══ Reading text ══
For details, see Sending Root Cause Detections to your Datadog Dashboards

Augment (advanced users): Receive Signals from Datadog Triggered Monitors

  1. Any Datadog Monitor can trigger a webhook request for Root Cause Analysis from Zebrium.
  2. Zebrium finds anomalous log patterns from your application that coincide with the event and creates a Root Cause report.
  3. Root Cause report summaries are sent to Datadog using the event API and Root Cause details are visible on your Datadog Dashboards.
  4. With a single click on your Dashboard, you can drill down further into the Zebrium user interface to look at correlated logs across your entire application.

For details, see Receiving Signals from Datadog Triggered Monitors

Sending Root Cause Detections to your Datadog Dashboards

STEP 1: Create an API Key in Datadog

  1. From the Main Navigation panel in Datadog, hover over your Datadog Login Name and select Organization Settings.
  2. Click API Keys.
  3. Click the + New Key button.
  4. Enter a Name for the API Key and click Create Key.
  5. Copy and save the Key for use in STEP 2, below.

STEP 2: Create a Datadog Integration in Zebrium to Send Suggestions to Datadog

  1. In the Zebrium user interface, go to the Integrations & Collectors page (Settings () > Integrations & Collectors).
  2. In the Observability Dashboards section, click the Datadog Events and Metrics button.
  3. Click Create a New Integration. The Create Datadog Dashboard dialog appears.
  4. On the General tab, enter an Integration Name for this integration.
  5. In the Deployment drop-down, select a deployment for the integration.
  6. In the Service Group(s) drop-down, select a service group for the integration.
  7. On the Send Detections tab, click Enabled.
═══
* Prompt: In the Datadog integration text, change "Organization Settings" to "Account Settings" and write out everything from "4. With a single" down to "click Create Key.". Use only the text above, with no outside sources.
══ Extracted information ══
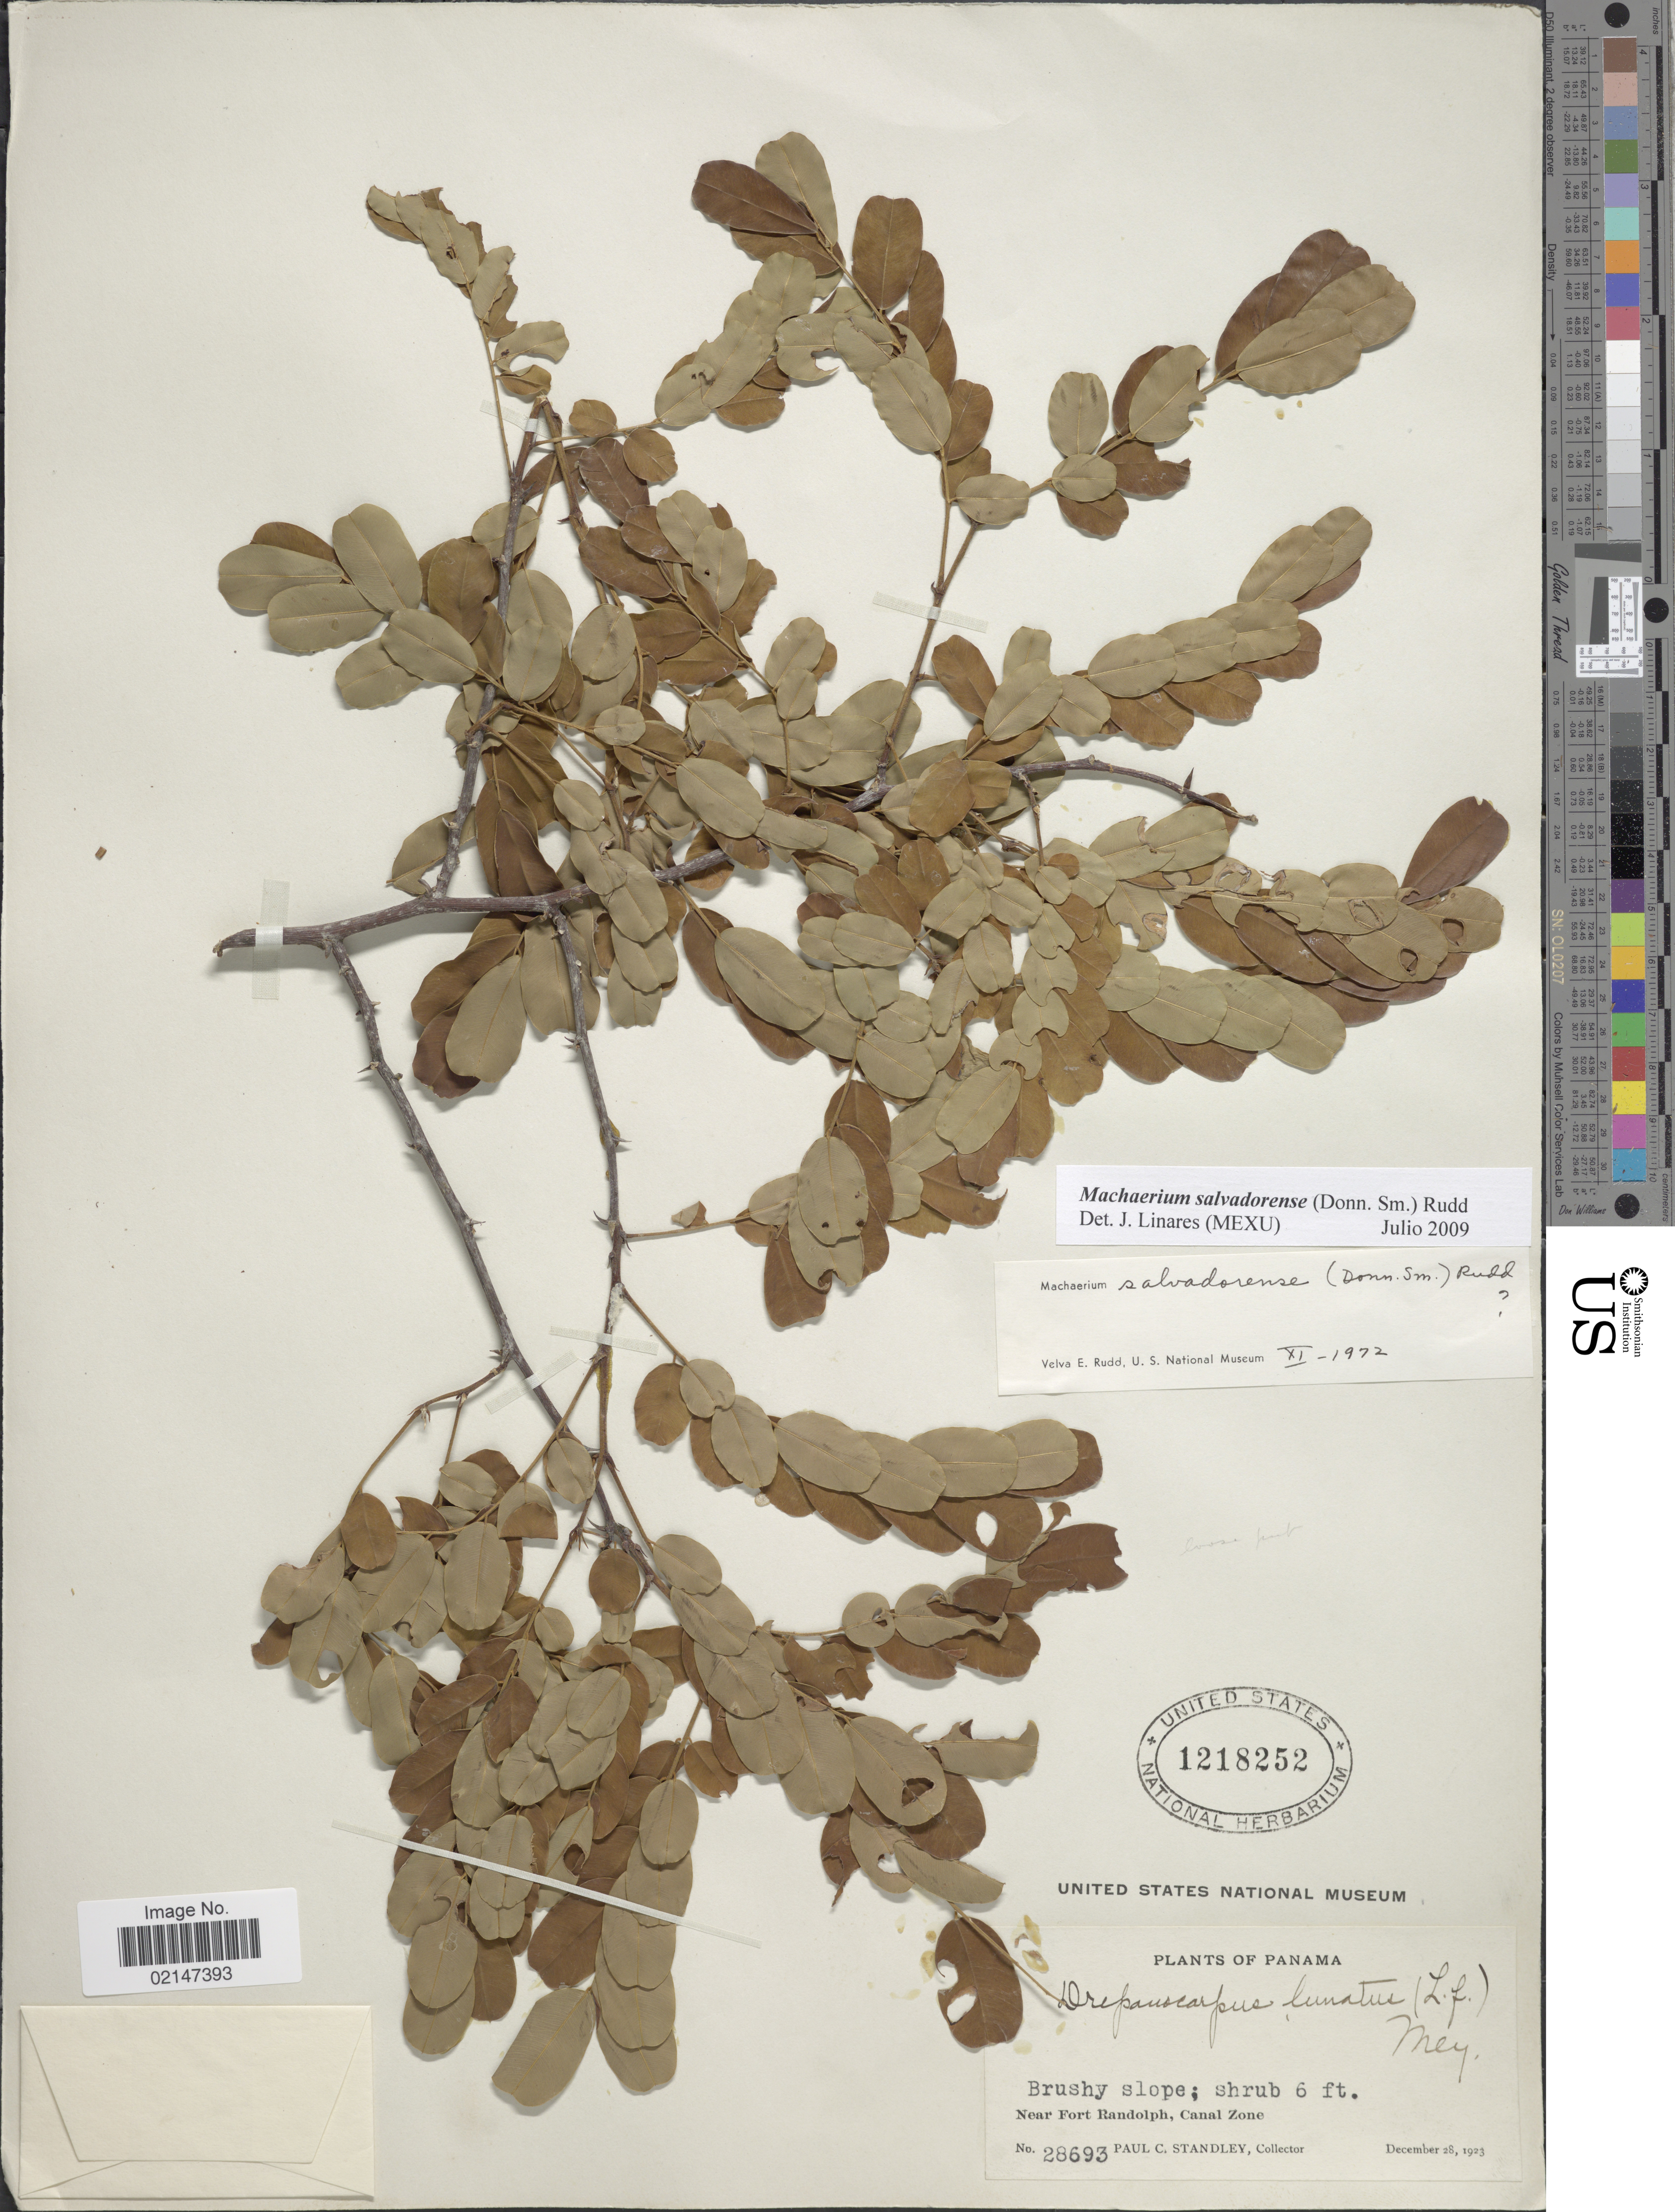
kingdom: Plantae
═══
══ Extracted information ══
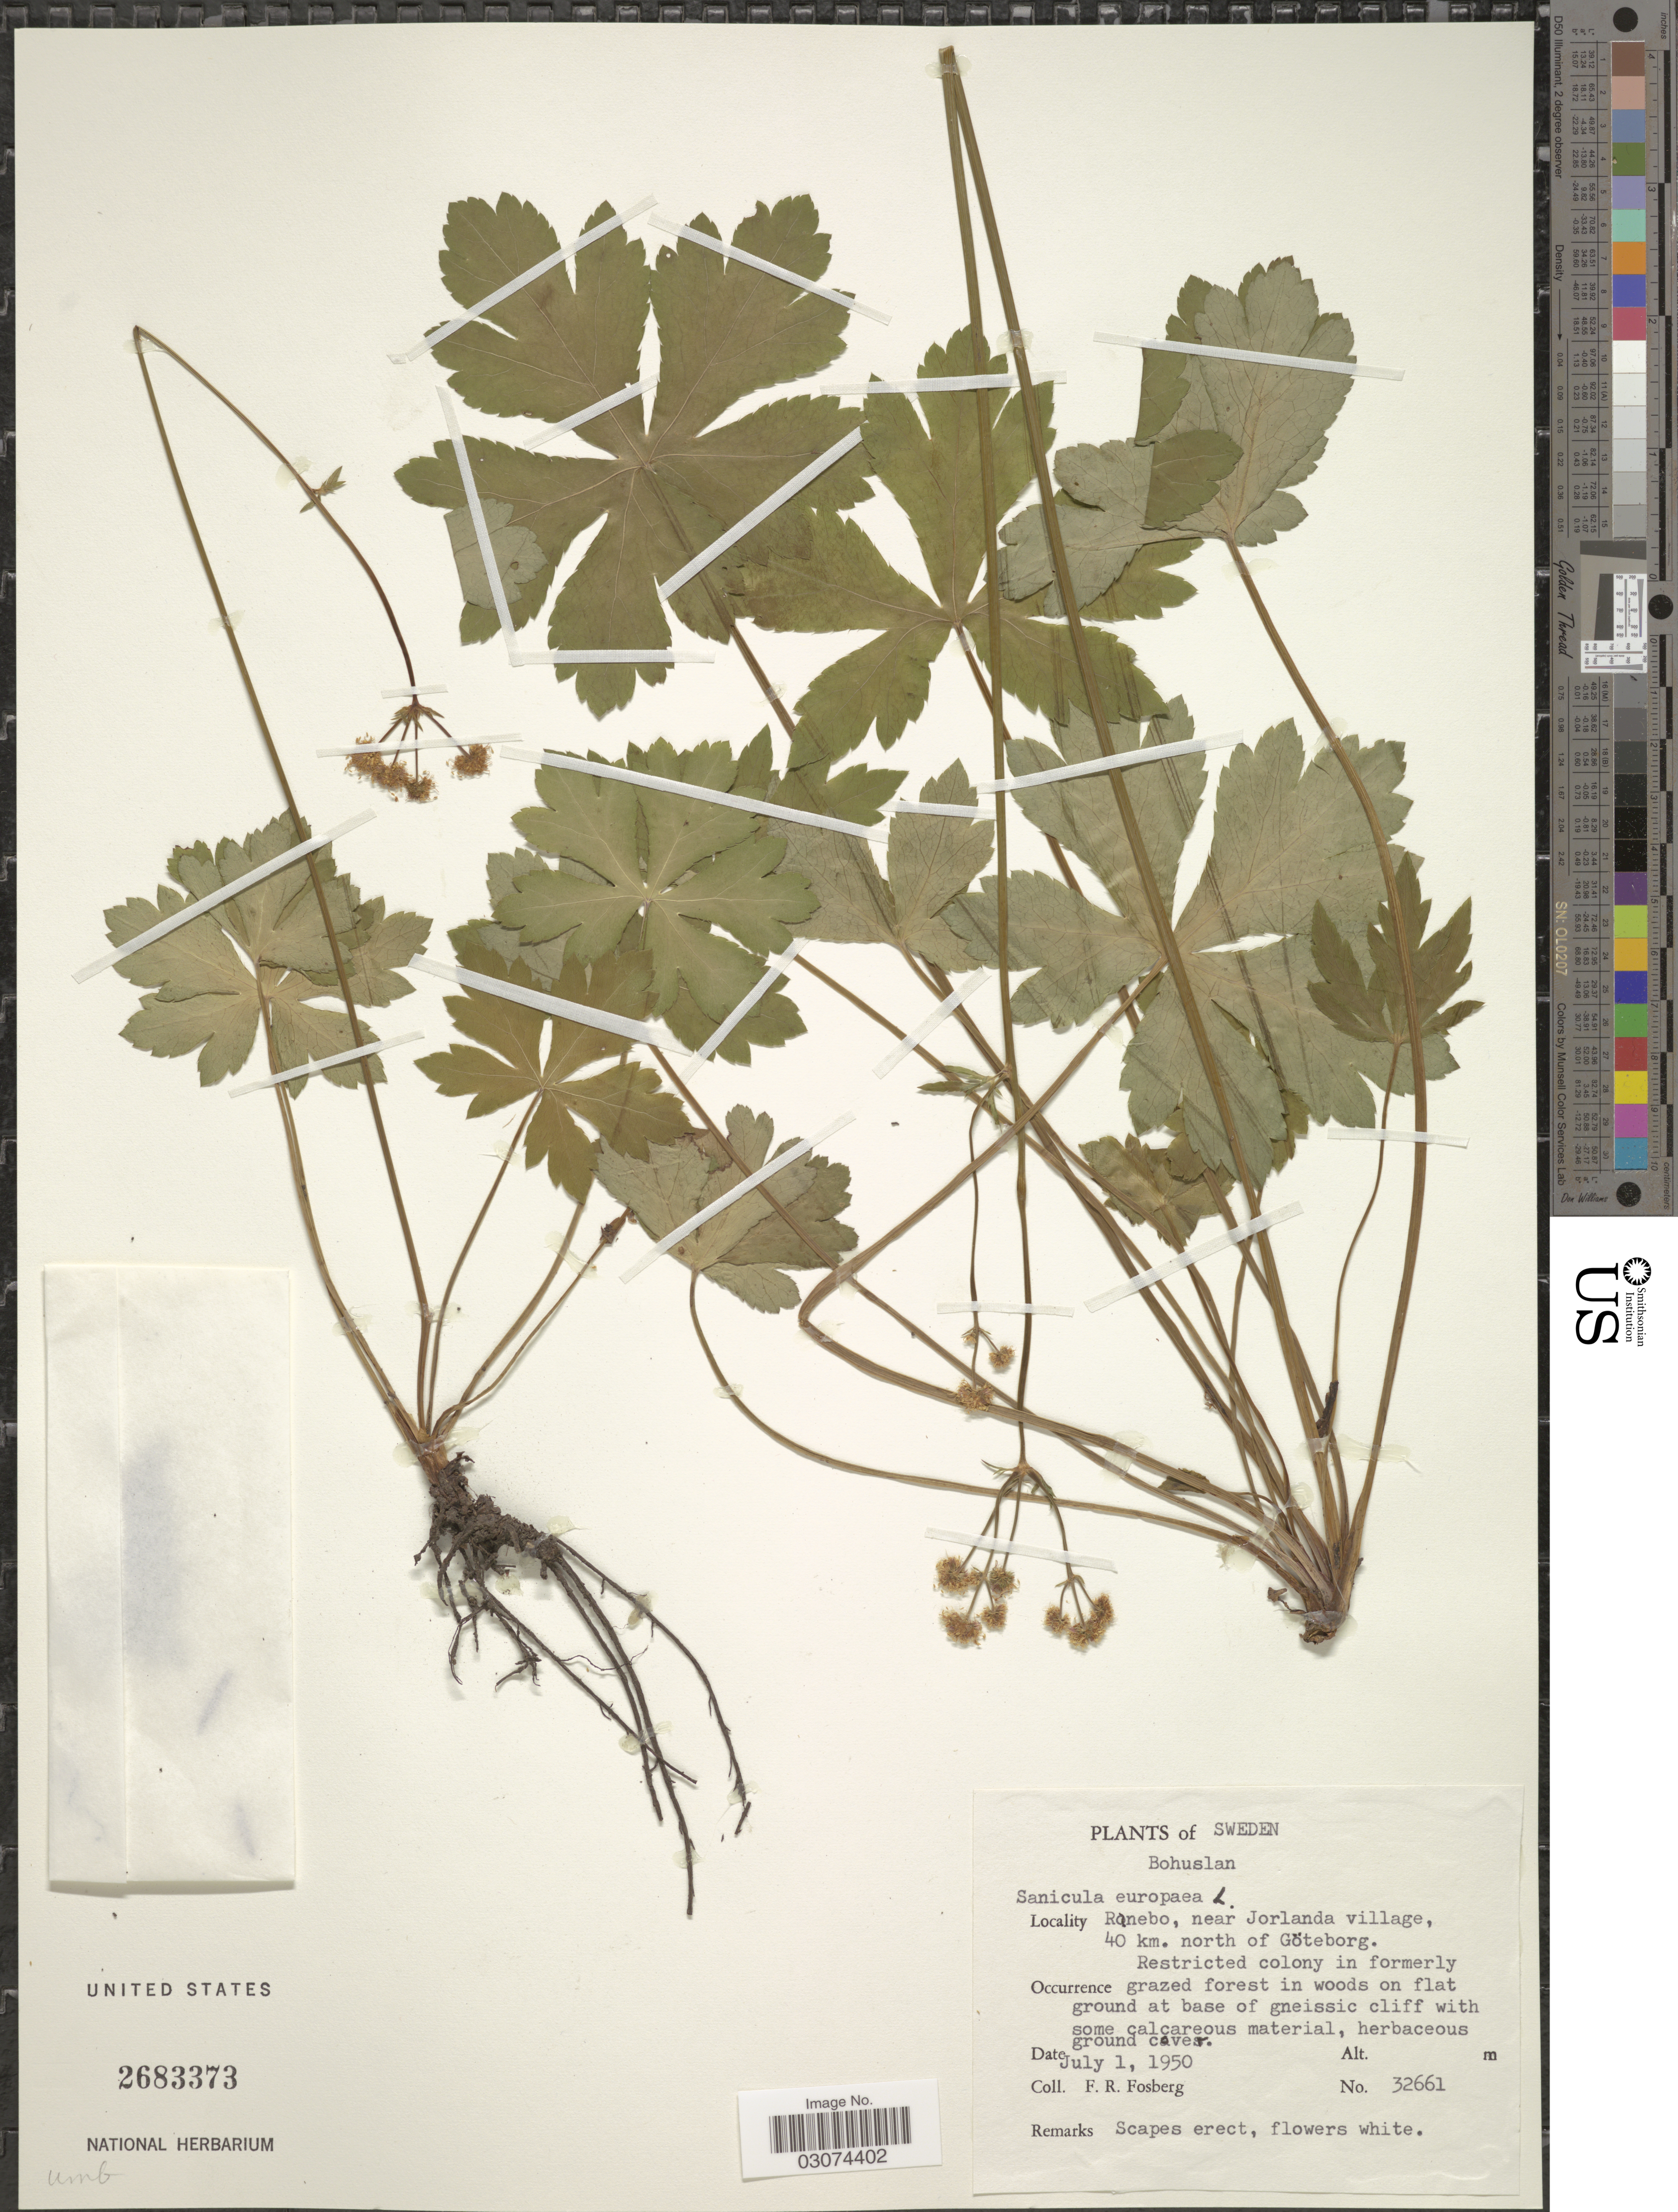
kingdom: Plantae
═══
* Answer:
4. With a single click on your Dashboard, you can drill down further into the Zebrium user interface to look at correlated logs across your entire application.

For details, see Receiving Signals from Datadog Triggered Monitors

Sending Root Cause Detections to your Datadog Dashboards

STEP 1: Create an API Key in Datadog

  1. From the Main Navigation panel in Datadog, hover over your Datadog Login Name and select Account Settings.
  2. Click API Keys.
  3. Click the + New Key button.
  4. Enter a Name for the API Key and click Create Key.